■ **Exercise task**
Render every line of the entries below as a numbered list, omitting the blank lines.

■ **Dataset extract**
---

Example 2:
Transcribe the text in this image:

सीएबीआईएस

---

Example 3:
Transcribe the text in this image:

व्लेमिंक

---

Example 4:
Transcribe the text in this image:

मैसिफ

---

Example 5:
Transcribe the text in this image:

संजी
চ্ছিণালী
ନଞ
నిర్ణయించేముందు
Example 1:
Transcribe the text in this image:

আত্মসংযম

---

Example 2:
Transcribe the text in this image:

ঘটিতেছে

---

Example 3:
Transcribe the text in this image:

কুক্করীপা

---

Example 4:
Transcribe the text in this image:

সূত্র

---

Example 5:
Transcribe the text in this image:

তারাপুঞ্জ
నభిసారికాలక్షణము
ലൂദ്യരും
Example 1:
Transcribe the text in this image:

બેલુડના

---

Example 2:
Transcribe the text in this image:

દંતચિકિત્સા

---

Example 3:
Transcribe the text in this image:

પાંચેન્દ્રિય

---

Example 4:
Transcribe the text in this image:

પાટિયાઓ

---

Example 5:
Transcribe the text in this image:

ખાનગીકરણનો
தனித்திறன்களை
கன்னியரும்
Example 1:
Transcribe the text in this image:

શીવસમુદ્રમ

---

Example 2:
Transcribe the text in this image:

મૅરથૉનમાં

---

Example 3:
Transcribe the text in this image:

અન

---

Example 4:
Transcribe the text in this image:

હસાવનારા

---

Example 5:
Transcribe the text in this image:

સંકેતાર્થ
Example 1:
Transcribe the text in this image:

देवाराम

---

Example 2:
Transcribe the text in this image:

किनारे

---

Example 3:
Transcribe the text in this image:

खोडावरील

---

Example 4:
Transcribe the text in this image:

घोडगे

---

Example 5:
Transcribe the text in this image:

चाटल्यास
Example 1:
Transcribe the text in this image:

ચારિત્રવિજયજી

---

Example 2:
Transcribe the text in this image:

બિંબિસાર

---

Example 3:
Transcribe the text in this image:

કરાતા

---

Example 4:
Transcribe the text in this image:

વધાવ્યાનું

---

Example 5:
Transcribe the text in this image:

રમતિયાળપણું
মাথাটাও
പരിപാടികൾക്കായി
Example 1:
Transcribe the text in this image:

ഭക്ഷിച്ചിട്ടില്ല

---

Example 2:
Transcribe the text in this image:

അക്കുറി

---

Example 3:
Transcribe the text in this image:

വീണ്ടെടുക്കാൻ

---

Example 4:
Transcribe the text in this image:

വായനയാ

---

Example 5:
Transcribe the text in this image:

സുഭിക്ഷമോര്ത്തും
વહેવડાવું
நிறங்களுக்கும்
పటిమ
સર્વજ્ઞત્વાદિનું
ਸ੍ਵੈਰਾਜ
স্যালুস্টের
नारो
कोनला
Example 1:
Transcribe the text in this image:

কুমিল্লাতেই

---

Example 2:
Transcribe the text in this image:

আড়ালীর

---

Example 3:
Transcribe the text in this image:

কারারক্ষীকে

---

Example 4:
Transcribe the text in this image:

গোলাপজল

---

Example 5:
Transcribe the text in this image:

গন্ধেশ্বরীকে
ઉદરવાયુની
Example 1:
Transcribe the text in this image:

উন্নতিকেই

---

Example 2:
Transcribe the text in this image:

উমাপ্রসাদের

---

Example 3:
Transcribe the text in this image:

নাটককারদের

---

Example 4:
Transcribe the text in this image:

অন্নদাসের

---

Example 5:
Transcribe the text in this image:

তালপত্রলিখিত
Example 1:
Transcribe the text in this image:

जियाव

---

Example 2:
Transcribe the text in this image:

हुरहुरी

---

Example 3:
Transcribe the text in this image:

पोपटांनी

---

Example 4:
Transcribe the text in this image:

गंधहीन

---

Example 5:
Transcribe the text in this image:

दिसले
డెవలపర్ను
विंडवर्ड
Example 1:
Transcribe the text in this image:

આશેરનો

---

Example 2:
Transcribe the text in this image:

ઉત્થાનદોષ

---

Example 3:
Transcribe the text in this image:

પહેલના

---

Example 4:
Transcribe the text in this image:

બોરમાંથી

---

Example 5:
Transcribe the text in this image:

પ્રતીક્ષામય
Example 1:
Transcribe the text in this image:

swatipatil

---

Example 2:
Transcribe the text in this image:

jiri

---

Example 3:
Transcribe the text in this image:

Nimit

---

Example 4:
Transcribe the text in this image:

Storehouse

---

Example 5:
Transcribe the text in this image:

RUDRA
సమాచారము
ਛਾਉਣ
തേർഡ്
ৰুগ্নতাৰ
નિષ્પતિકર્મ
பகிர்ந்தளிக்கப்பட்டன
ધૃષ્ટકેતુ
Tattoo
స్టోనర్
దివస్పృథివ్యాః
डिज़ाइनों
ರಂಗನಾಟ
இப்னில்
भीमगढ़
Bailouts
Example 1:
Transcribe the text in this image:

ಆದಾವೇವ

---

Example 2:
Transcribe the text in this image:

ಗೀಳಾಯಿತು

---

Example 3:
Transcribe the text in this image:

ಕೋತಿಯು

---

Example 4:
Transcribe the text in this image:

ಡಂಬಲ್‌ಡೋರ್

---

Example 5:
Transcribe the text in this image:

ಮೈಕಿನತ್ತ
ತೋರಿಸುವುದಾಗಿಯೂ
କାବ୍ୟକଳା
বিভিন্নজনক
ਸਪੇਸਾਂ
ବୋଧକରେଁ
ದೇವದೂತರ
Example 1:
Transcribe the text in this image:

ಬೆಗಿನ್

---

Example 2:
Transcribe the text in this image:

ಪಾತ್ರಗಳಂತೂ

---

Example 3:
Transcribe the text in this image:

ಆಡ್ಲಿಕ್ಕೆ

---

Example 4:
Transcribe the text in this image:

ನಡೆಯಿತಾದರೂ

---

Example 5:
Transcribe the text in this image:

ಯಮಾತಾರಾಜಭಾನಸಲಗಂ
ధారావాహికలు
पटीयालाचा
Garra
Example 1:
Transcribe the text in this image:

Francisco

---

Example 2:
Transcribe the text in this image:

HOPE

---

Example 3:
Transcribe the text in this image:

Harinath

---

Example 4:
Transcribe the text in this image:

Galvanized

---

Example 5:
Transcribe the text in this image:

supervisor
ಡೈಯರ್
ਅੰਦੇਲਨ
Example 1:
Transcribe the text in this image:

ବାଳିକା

■ **Written response**
1. ---
2. Example 2:
3. Transcribe the text in this image:
4. सीएबीआईएस
5. ---
6. Example 3:
7. Transcribe the text in this image:
8. व्लेमिंक
9. ---
10. Example 4:
11. Transcribe the text in this image:
12. मैसिफ
13. ---
14. Example 5:
15. Transcribe the text in this image:
16. संजी
17. চ্ছিণালী
18. ନଞ
19. నిర్ణయించేముందు
20. Example 1:
21. Transcribe the text in this image:
22. আত্মসংযম
23. ---
24. Example 2:
25. Transcribe the text in this image:
26. ঘটিতেছে
27. ---
28. Example 3:
29. Transcribe the text in this image:
30. কুক্করীপা
31. ---
32. Example 4:
33. Transcribe the text in this image:
34. সূত্র
35. ---
36. Example 5:
37. Transcribe the text in this image:
38. তারাপুঞ্জ
39. నభిసారికాలక్షణము
40. ലൂദ്യരും
41. Example 1:
42. Transcribe the text in this image:
43. બેલુડના
44. ---
45. Example 2:
46. Transcribe the text in this image:
47. દંતચિકિત્સા
48. ---
49. Example 3:
50. Transcribe the text in this image:
51. પાંચેન્દ્રિય
52. ---
53. Example 4:
54. Transcribe the text in this image:
55. પાટિયાઓ
56. ---
57. Example 5:
58. Transcribe the text in this image:
59. ખાનગીકરણનો
60. தனித்திறன்களை
61. கன்னியரும்
62. Example 1:
63. Transcribe the text in this image:
64. શીવસમુદ્રમ
65. ---
66. Example 2:
67. Transcribe the text in this image:
68. મૅરથૉનમાં
69. ---
70. Example 3:
71. Transcribe the text in this image:
72. અન
73. ---
74. Example 4:
75. Transcribe the text in this image:
76. હસાવનારા
77. ---
78. Example 5:
79. Transcribe the text in this image:
80. સંકેતાર્થ
81. Example 1:
82. Transcribe the text in this image:
83. देवाराम
84. ---
85. Example 2:
86. Transcribe the text in this image:
87. किनारे
88. ---
89. Example 3:
90. Transcribe the text in this image:
91. खोडावरील
92. ---
93. Example 4:
94. Transcribe the text in this image:
95. घोडगे
96. ---
97. Example 5:
98. Transcribe the text in this image:
99. चाटल्यास
100. Example 1:
101. Transcribe the text in this image:
102. ચારિત્રવિજયજી
103. ---
104. Example 2:
105. Transcribe the text in this image:
106. બિંબિસાર
107. ---
108. Example 3:
109. Transcribe the text in this image:
110. કરાતા
111. ---
112. Example 4:
113. Transcribe the text in this image:
114. વધાવ્યાનું
115. ---
116. Example 5:
117. Transcribe the text in this image:
118. રમતિયાળપણું
119. মাথাটাও
120. പരിപാടികൾക്കായി
121. Example 1:
122. Transcribe the text in this image:
123. ഭക്ഷിച്ചിട്ടില്ല
124. ---
125. Example 2:
126. Transcribe the text in this image:
127. അക്കുറി
128. ---
129. Example 3:
130. Transcribe the text in this image:
131. വീണ്ടെടുക്കാൻ
132. ---
133. Example 4:
134. Transcribe the text in this image:
135. വായനയാ
136. ---
137. Example 5:
138. Transcribe the text in this image:
139. സുഭിക്ഷമോര്ത്തും
140. વહેવડાવું
141. நிறங்களுக்கும்
142. పటిమ
143. સર્વજ્ઞત્વાદિનું
144. ਸ੍ਵੈਰਾਜ
145. স্যালুস্টের
146. नारो
147. कोनला
148. Example 1:
149. Transcribe the text in this image:
150. কুমিল্লাতেই
151. ---
152. Example 2:
153. Transcribe the text in this image:
154. আড়ালীর
155. ---
156. Example 3:
157. Transcribe the text in this image:
158. কারারক্ষীকে
159. ---
160. Example 4:
161. Transcribe the text in this image:
162. গোলাপজল
163. ---
164. Example 5:
165. Transcribe the text in this image:
166. গন্ধেশ্বরীকে
167. ઉદરવાયુની
168. Example 1:
169. Transcribe the text in this image:
170. উন্নতিকেই
171. ---
172. Example 2:
173. Transcribe the text in this image:
174. উমাপ্রসাদের
175. ---
176. Example 3:
177. Transcribe the text in this image:
178. নাটককারদের
179. ---
180. Example 4:
181. Transcribe the text in this image:
182. অন্নদাসের
183. ---
184. Example 5:
185. Transcribe the text in this image:
186. তালপত্রলিখিত
187. Example 1:
188. Transcribe the text in this image:
189. जियाव
190. ---
191. Example 2:
192. Transcribe the text in this image:
193. हुरहुरी
194. ---
195. Example 3:
196. Transcribe the text in this image:
197. पोपटांनी
198. ---
199. Example 4:
200. Transcribe the text in this image:
201. गंधहीन
202. ---
203. Example 5:
204. Transcribe the text in this image:
205. दिसले
206. డెవలపర్ను
207. विंडवर्ड
208. Example 1:
209. Transcribe the text in this image:
210. આશેરનો
211. ---
212. Example 2:
213. Transcribe the text in this image:
214. ઉત્થાનદોષ
215. ---
216. Example 3:
217. Transcribe the text in this image:
218. પહેલના
219. ---
220. Example 4:
221. Transcribe the text in this image:
222. બોરમાંથી
223. ---
224. Example 5:
225. Transcribe the text in this image:
226. પ્રતીક્ષામય
227. Example 1:
228. Transcribe the text in this image:
229. swatipatil
230. ---
231. Example 2:
232. Transcribe the text in this image:
233. jiri
234. ---
235. Example 3:
236. Transcribe the text in this image:
237. Nimit
238. ---
239. Example 4:
240. Transcribe the text in this image:
241. Storehouse
242. ---
243. Example 5:
244. Transcribe the text in this image:
245. RUDRA
246. సమాచారము
247. ਛਾਉਣ
248. തേർഡ്
249. ৰুগ্নতাৰ
250. નિષ્પતિકર્મ
251. பகிர்ந்தளிக்கப்பட்டன
252. ધૃષ્ટકેતુ
253. Tattoo
254. స్టోనర్
255. దివస్పృథివ్యాః
256. डिज़ाइनों
257. ರಂಗನಾಟ
258. இப்னில்
259. भीमगढ़
260. Bailouts
261. Example 1:
262. Transcribe the text in this image:
263. ಆದಾವೇವ
264. ---
265. Example 2:
266. Transcribe the text in this image:
267. ಗೀಳಾಯಿತು
268. ---
269. Example 3:
270. Transcribe the text in this image:
271. ಕೋತಿಯು
272. ---
273. Example 4:
274. Transcribe the text in this image:
275. ಡಂಬಲ್‌ಡೋರ್
276. ---
277. Example 5:
278. Transcribe the text in this image:
279. ಮೈಕಿನತ್ತ
280. ತೋರಿಸುವುದಾಗಿಯೂ
281. କାବ୍ୟକଳା
282. বিভিন্নজনক
283. ਸਪੇਸਾਂ
284. ବୋଧକରେଁ
285. ದೇವದೂತರ
286. Example 1:
287. Transcribe the text in this image:
288. ಬೆಗಿನ್
289. ---
290. Example 2:
291. Transcribe the text in this image:
292. ಪಾತ್ರಗಳಂತೂ
293. ---
294. Example 3:
295. Transcribe the text in this image:
296. ಆಡ್ಲಿಕ್ಕೆ
297. ---
298. Example 4:
299. Transcribe the text in this image:
300. ನಡೆಯಿತಾದರೂ
301. ---
302. Example 5:
303. Transcribe the text in this image:
304. ಯಮಾತಾರಾಜಭಾನಸಲಗಂ
305. ధారావాహికలు
306. पटीयालाचा
307. Garra
308. Example 1:
309. Transcribe the text in this image:
310. Francisco
311. ---
312. Example 2:
313. Transcribe the text in this image:
314. HOPE
315. ---
316. Example 3:
317. Transcribe the text in this image:
318. Harinath
319. ---
320. Example 4:
321. Transcribe the text in this image:
322. Galvanized
323. ---
324. Example 5:
325. Transcribe the text in this image:
326. supervisor
327. ಡೈಯರ್
328. ਅੰਦੇਲਨ
329. Example 1:
330. Transcribe the text in this image:
331. ବାଳିକା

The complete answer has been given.